(Page images and extracted text)
******

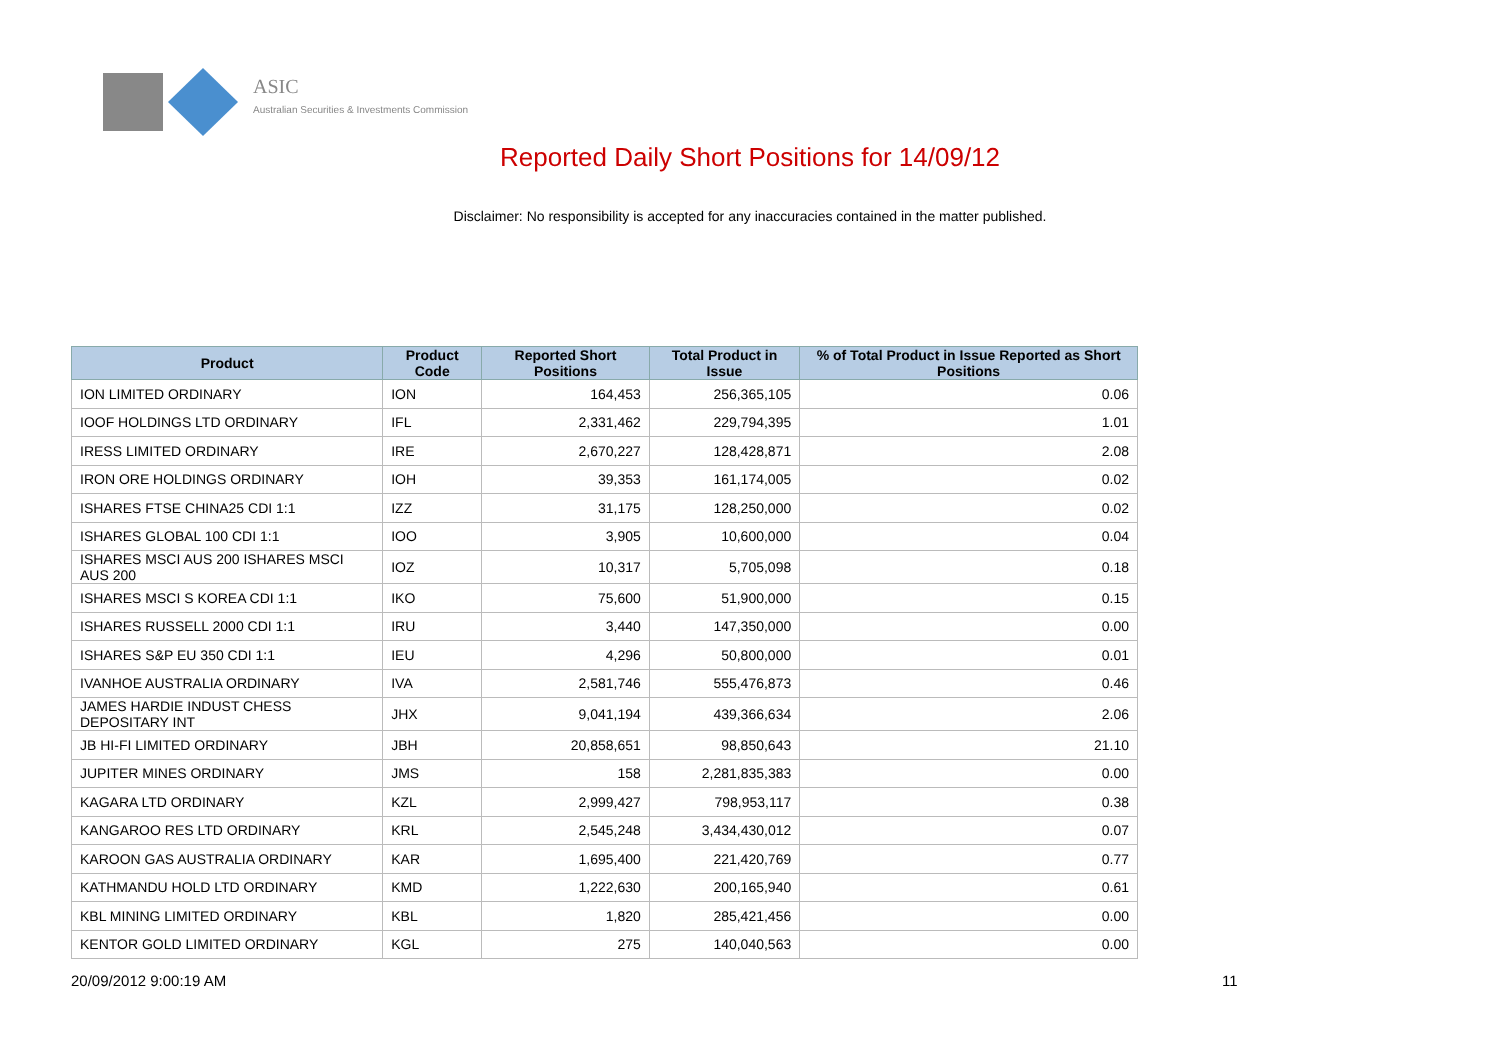ASIC
Australian Securities & Investments Commission
Reported Daily Short Positions for 14/09/12
Disclaimer: No responsibility is accepted for any inaccuracies contained in the matter published.
| Product | Product Code | Reported Short Positions | Total Product in Issue | % of Total Product in Issue Reported as Short Positions |
| --- | --- | --- | --- | --- |
| ION LIMITED ORDINARY | ION | 164,453 | 256,365,105 | 0.06 |
| IOOF HOLDINGS LTD ORDINARY | IFL | 2,331,462 | 229,794,395 | 1.01 |
| IRESS LIMITED ORDINARY | IRE | 2,670,227 | 128,428,871 | 2.08 |
| IRON ORE HOLDINGS ORDINARY | IOH | 39,353 | 161,174,005 | 0.02 |
| ISHARES FTSE CHINA25 CDI 1:1 | IZZ | 31,175 | 128,250,000 | 0.02 |
| ISHARES GLOBAL 100 CDI 1:1 | IOO | 3,905 | 10,600,000 | 0.04 |
| ISHARES MSCI AUS 200 ISHARES MSCI AUS 200 | IOZ | 10,317 | 5,705,098 | 0.18 |
| ISHARES MSCI S KOREA CDI 1:1 | IKO | 75,600 | 51,900,000 | 0.15 |
| ISHARES RUSSELL 2000 CDI 1:1 | IRU | 3,440 | 147,350,000 | 0.00 |
| ISHARES S&P EU 350 CDI 1:1 | IEU | 4,296 | 50,800,000 | 0.01 |
| IVANHOE AUSTRALIA ORDINARY | IVA | 2,581,746 | 555,476,873 | 0.46 |
| JAMES HARDIE INDUST CHESS DEPOSITARY INT | JHX | 9,041,194 | 439,366,634 | 2.06 |
| JB HI-FI LIMITED ORDINARY | JBH | 20,858,651 | 98,850,643 | 21.10 |
| JUPITER MINES ORDINARY | JMS | 158 | 2,281,835,383 | 0.00 |
| KAGARA LTD ORDINARY | KZL | 2,999,427 | 798,953,117 | 0.38 |
| KANGAROO RES LTD ORDINARY | KRL | 2,545,248 | 3,434,430,012 | 0.07 |
| KAROON GAS AUSTRALIA ORDINARY | KAR | 1,695,400 | 221,420,769 | 0.77 |
| KATHMANDU HOLD LTD ORDINARY | KMD | 1,222,630 | 200,165,940 | 0.61 |
| KBL MINING LIMITED ORDINARY | KBL | 1,820 | 285,421,456 | 0.00 |
| KENTOR GOLD LIMITED ORDINARY | KGL | 275 | 140,040,563 | 0.00 |
20/09/2012 9:00:19 AM 11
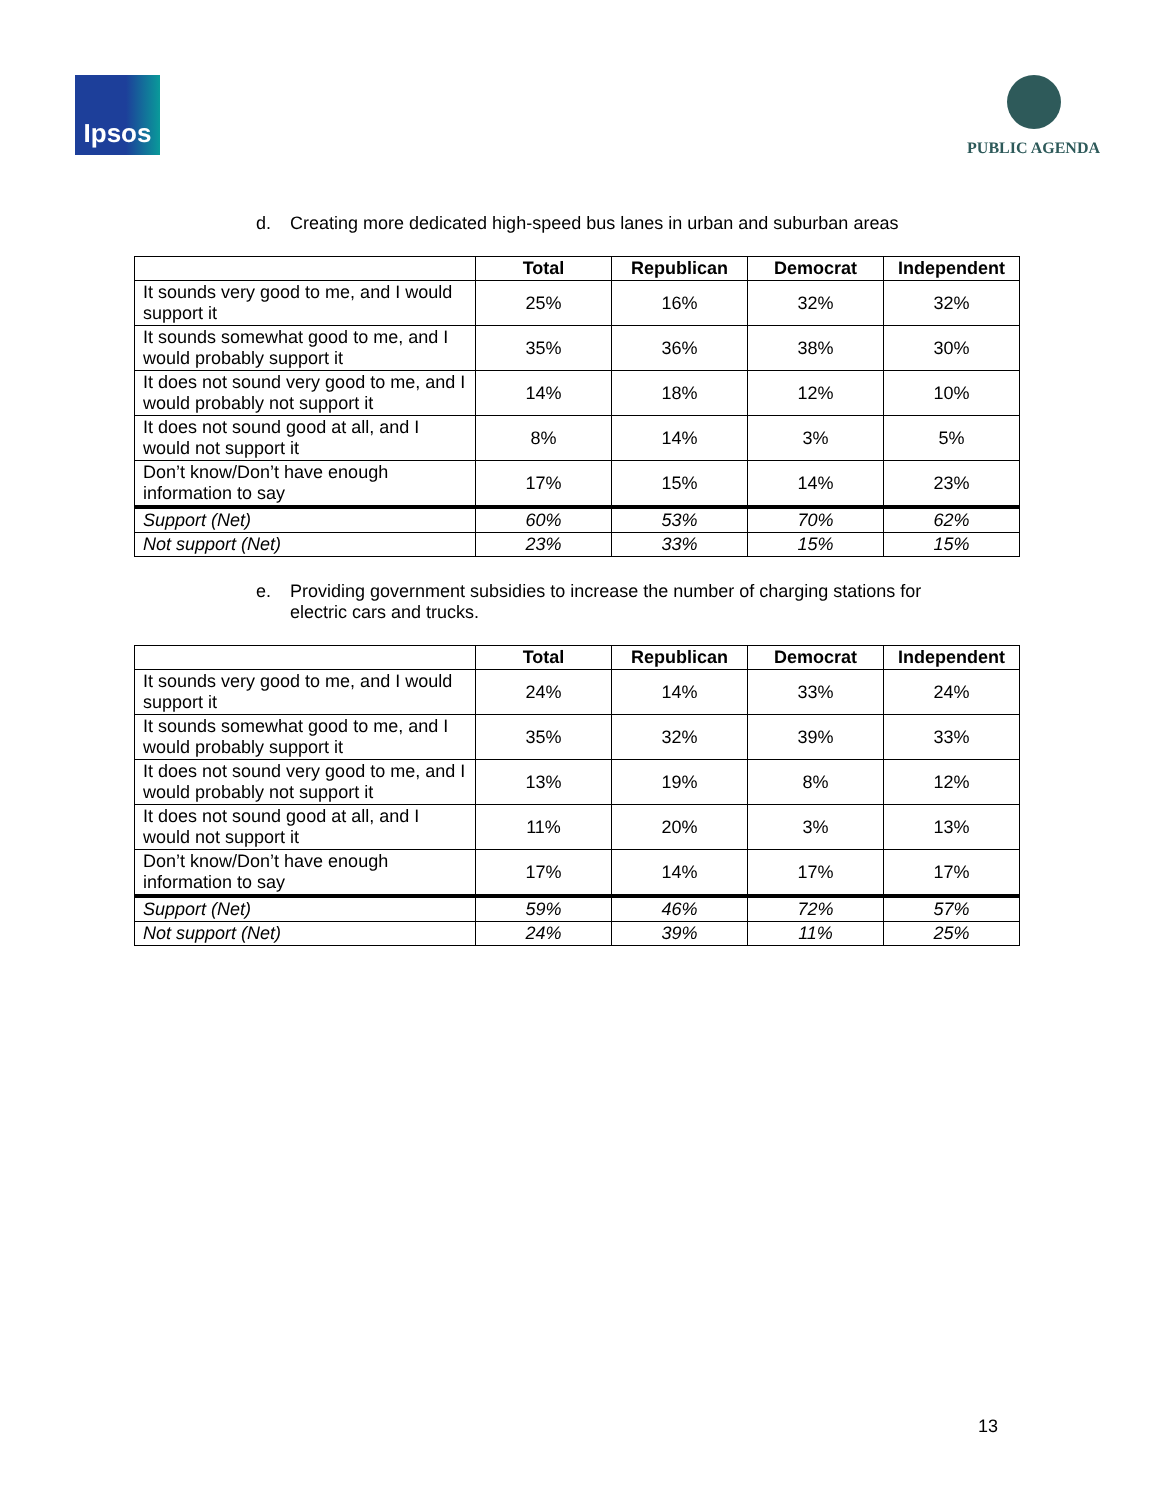Ipsos
PUBLIC AGENDA
d. Creating more dedicated high-speed bus lanes in urban and suburban areas
| | Total | Republican | Democrat | Independent |
| --- | --- | --- | --- | --- |
| It sounds very good to me, and I would support it | 25% | 16% | 32% | 32% |
| It sounds somewhat good to me, and I would probably support it | 35% | 36% | 38% | 30% |
| It does not sound very good to me, and I would probably not support it | 14% | 18% | 12% | 10% |
| It does not sound good at all, and I would not support it | 8% | 14% | 3% | 5% |
| Don’t know/Don’t have enough information to say | 17% | 15% | 14% | 23% |
| Support (Net) | 60% | 53% | 70% | 62% |
| Not support (Net) | 23% | 33% | 15% | 15% |
e. Providing government subsidies to increase the number of charging stations for electric cars and trucks.
| | Total | Republican | Democrat | Independent |
| --- | --- | --- | --- | --- |
| It sounds very good to me, and I would support it | 24% | 14% | 33% | 24% |
| It sounds somewhat good to me, and I would probably support it | 35% | 32% | 39% | 33% |
| It does not sound very good to me, and I would probably not support it | 13% | 19% | 8% | 12% |
| It does not sound good at all, and I would not support it | 11% | 20% | 3% | 13% |
| Don’t know/Don’t have enough information to say | 17% | 14% | 17% | 17% |
| Support (Net) | 59% | 46% | 72% | 57% |
| Not support (Net) | 24% | 39% | 11% | 25% |
13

******

Tell how many lines in the data contain the word "sounds", answering with that number and no other text.

--- Written answer ---
4